Homework Question on Police Behavior
- Discuss the difference between police pressure and police coercion in the interrogation setting.
- What is the balance law enforcement is trying to achieve with the attitude that pressure is permissible – short of coercion?
- Use the following book as one of the sourses Joel Samaha, Criminal Procedure, (8th ed. 2012)
Homework Answer on Police Behavior
When police have a reason or a belief that someone has committed a crime, they are supposed to obtain a warrant of arrest unless stipulated otherwise in the law and also depending on the crime that a person has committed. These circumstances of obtaining a warrant should be possible when the arresting authority has belief that the suspect may not destroy the evidence.

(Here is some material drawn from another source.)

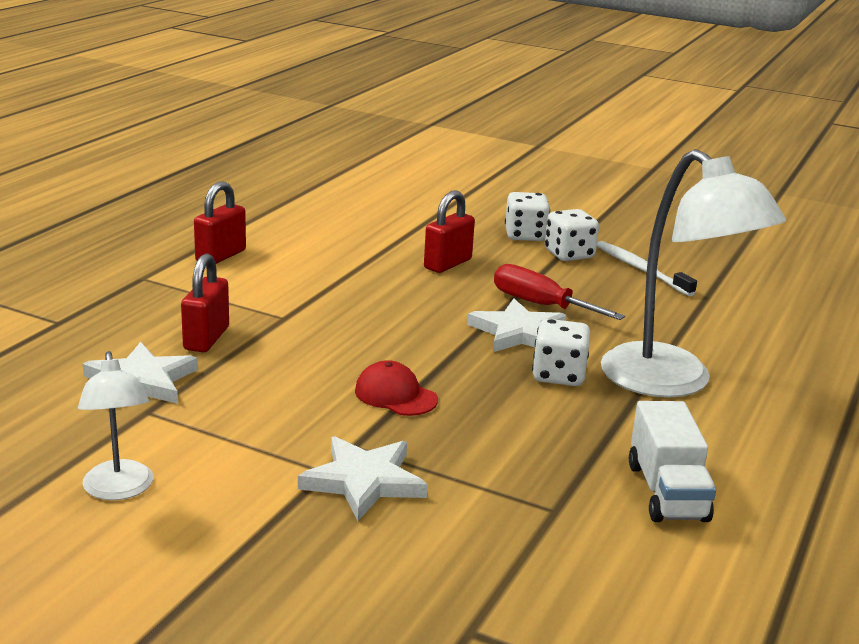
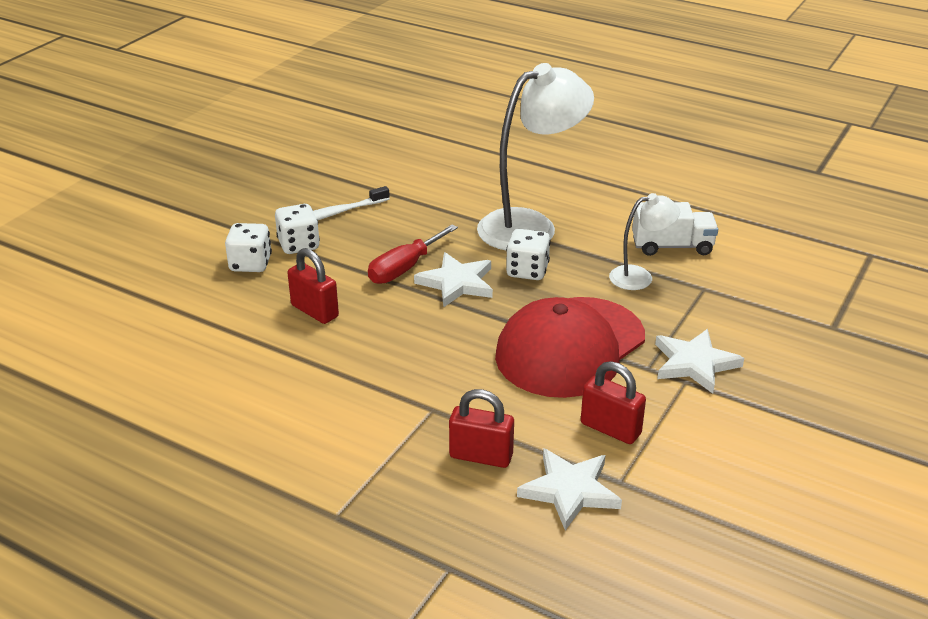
camera: 85 degrees left, 10 degrees up
(119, 490) = (741, 483): white lamp -> white lamp (640, 277)
(221, 256) = (281, 460): red padlock -> red padlock (610, 429)
(395, 395) = (570, 347): red cap -> red cap, size x2.39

Police are allowed to interrogate a suspect. However, police are supposed to read rights to the arrested person normally called the Miranda rights. This right s is read to the person during questioning. It should be noted that police are not under any obligation to read Miranda rights to the person during arrest. The law allows police to interrogate an arrested person. It should be noted that when incriminating evidence is provided by the subject, it makes works much easier for them. There is no obligation however on the subjects to provide such incriminating evidence as read for them in Miranda rights (Samaha 2012).
The suspect can chose not to respond to some questions fronted by the police doing the interrogations. It is for this reason that police have developed ingenious methods of doing interrogation to suspects that are so sophisticated enough to illicit the information they want. The police officers can persuade the suspect to give information; the police can also use manipulative techniques or even deceive the subject just to get him to admit to the crime.